Task statement
The reply should contain every entry exactly as given, with no pictures in it.

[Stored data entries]
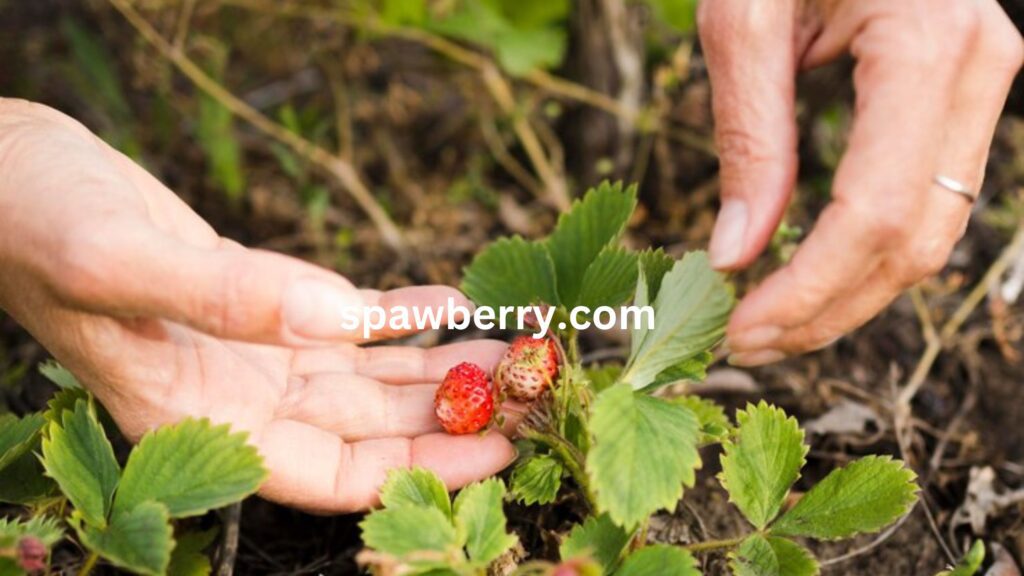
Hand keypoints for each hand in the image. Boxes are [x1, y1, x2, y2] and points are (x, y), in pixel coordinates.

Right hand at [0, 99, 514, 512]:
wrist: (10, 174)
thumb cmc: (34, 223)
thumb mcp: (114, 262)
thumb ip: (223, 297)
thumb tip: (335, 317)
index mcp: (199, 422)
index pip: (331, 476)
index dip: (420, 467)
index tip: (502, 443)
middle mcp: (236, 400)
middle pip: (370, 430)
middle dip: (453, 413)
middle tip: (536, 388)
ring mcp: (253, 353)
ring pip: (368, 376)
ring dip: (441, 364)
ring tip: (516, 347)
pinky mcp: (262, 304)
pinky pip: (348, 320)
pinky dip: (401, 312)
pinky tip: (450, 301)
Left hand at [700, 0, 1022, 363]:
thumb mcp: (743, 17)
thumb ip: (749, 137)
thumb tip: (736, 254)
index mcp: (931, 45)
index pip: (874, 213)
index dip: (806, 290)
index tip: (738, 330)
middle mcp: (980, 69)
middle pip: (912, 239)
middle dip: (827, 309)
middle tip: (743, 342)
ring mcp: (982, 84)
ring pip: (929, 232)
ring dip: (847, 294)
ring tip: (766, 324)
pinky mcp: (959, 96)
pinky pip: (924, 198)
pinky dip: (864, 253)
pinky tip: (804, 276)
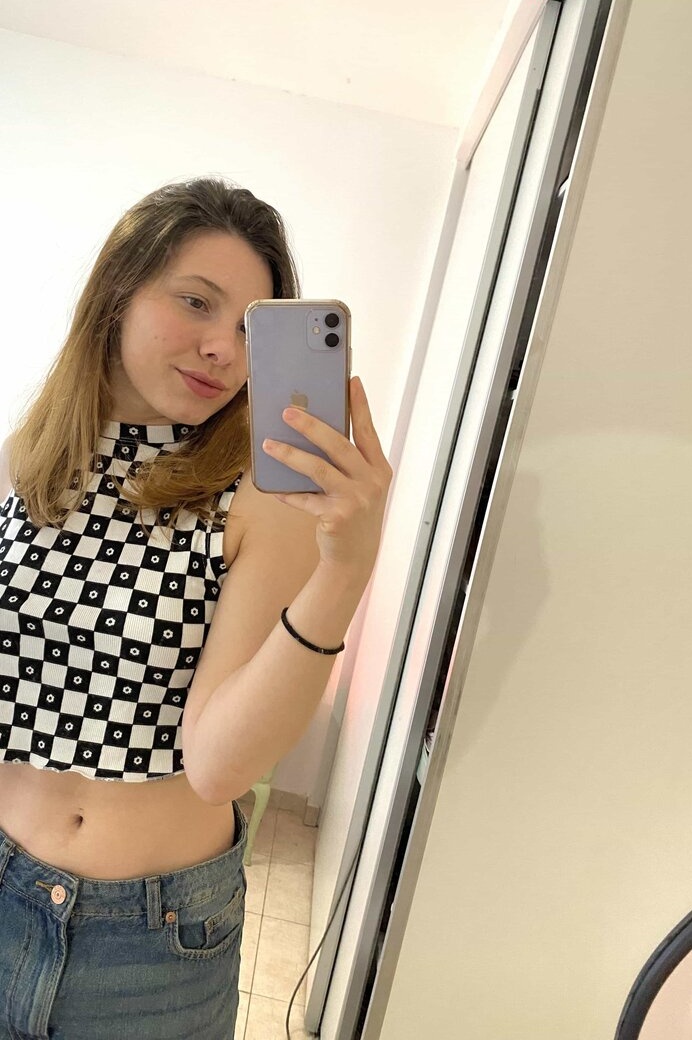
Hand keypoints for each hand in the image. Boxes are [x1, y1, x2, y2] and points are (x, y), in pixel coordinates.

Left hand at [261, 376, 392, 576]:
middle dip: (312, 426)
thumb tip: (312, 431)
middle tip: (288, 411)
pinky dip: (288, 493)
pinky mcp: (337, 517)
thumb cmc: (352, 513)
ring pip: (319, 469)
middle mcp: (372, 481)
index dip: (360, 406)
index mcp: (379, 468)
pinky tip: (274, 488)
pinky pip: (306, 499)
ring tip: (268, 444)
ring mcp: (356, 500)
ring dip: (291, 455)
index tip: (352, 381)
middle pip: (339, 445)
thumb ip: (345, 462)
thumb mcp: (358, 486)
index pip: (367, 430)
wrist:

Written answer
Hand keypoints for each hand in the image. Boxes are [x1, y1, x2, y2] and points are (x, y), in pixel coordinates.

Right hand at [0, 99, 514, 512]:
wrist: (10, 174)
thumb cmc: (34, 223)
thumb mcp: (114, 262)
thumb ip: (223, 297)
thumb tip: (335, 317)
index mcp: (199, 422)
index pip: (331, 476)
index dip: (420, 467)
index tip: (502, 443)
middle mcp: (236, 400)
middle pip: (370, 430)
middle dip: (453, 413)
middle tip: (536, 388)
ring mcp: (253, 353)
ring pip: (368, 376)
ring dip: (441, 364)
ring tip: (516, 347)
pinky mcp: (262, 304)
pinky pip: (348, 320)
pinky dip: (401, 312)
pinky tip: (450, 301)
Left hand at [700, 0, 1022, 363]:
thumb mcp: (743, 17)
thumb ip: (749, 137)
thumb tip: (736, 254)
index mcp: (931, 45)
index pip: (874, 213)
index dip: (806, 290)
index tip: (738, 330)
middle mcp: (980, 69)
middle pip: (912, 239)
middle dip: (827, 309)
middle tip: (743, 342)
ring mcp: (982, 84)
ring pip: (929, 232)
ring dip: (847, 294)
ring tip: (766, 324)
pinky mcp: (959, 96)
pinky pip: (924, 198)
pinky dip: (864, 253)
pinky tip: (804, 276)
Hand keypoints for each hand in the image. Boxes are [x1, y1, x2, y2] and points are (x, y), in pixel coordinates.

Left hand at [261, 376, 392, 576]:
middle dip: (312, 426)
thumb tip: (312, 431)
middle tip: (288, 411)
pinky dip: (288, 493)
pinky mcp: (337, 517)
thumb cmc: (352, 513)
ring pip: (319, 469)
middle mcp: (372, 481)
index dip: (360, 406)
index mcp: (379, 468)
pinky tip: (274, 488)
pinky pip: (306, 499)
ring tip: (268, 444)
ring mcp: (356, 500)
ring dip: (291, 455)
index tip: (352, 381)
middle pip: (339, 445)
thumb ip: (345, 462)
thumb mcp: (358, 486)
index pip: (367, 430)
wrist:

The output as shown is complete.